Whether the linker gripes or not, this is just an unresolved reference the
same as if you'd done an external interface block for a never-defined
external procedure, or forgotten to include the object file for a module,
etc.  (And when building sharable objects, with many linkers you don't get
a "gripe" because there is no error until you actually try to reference it
at runtime and it cannot find the entity in your dynamic library list).

 >This may be exactly what you want to happen, but you need to be aware of it,

As you say, it is no different from any other application of host
association.  They way you describe it makes it sound more complicated, but
it is just the usual "local declaration stops host association" rule.

You even have similar effects in USE chains, though admittedly that
requires explicit renaming or ONLY clauses (which makes mistakes a little
less likely).

 >This is the way host association works.  We all know how host association
 >works.  None of this should be a surprise, once you think it through.

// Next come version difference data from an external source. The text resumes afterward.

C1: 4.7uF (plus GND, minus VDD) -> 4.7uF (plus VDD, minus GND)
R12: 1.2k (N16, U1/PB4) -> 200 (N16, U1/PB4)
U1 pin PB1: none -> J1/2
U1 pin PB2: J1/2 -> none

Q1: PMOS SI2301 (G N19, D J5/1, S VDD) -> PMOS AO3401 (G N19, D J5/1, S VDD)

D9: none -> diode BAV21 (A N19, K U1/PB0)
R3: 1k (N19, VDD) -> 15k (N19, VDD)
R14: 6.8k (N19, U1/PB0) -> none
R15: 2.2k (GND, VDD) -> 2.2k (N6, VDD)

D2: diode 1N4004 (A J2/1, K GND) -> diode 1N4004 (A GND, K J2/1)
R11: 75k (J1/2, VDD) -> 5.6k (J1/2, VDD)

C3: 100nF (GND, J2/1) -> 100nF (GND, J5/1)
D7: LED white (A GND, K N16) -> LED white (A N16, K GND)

I'd be surprised if it worked any differently, that's for sure!

 >If we adopt Lawrie's proposal for a new kind of association, and allow to
 >redeclare anything that's accessed from a parent by that kind of association,
 >we should require procedure interfaces to have identical characteristics
 >and identical dummy argument names.  Otherwise, you could get the kind of
 >strangeness noticed by Michael Ingrassia yesterday (or was it Wednesday?).

Irrespective of "adopting Lawrie's proposal", I think that the dummy
argument names have to be the same.  To do otherwise would be complexity
that provides the potential for confusion but no useful functionality.

In particular, there should be *NO DIFFERENCE* between omitting the heading
stuff in a separate procedure definition, and in redundantly including it.
(Being able to specify different dummy argument names makes including it
not redundant at all.)

Cheers,
-- 
...........................Malcolm Cohen, NAG Ltd., Oxford, U.K.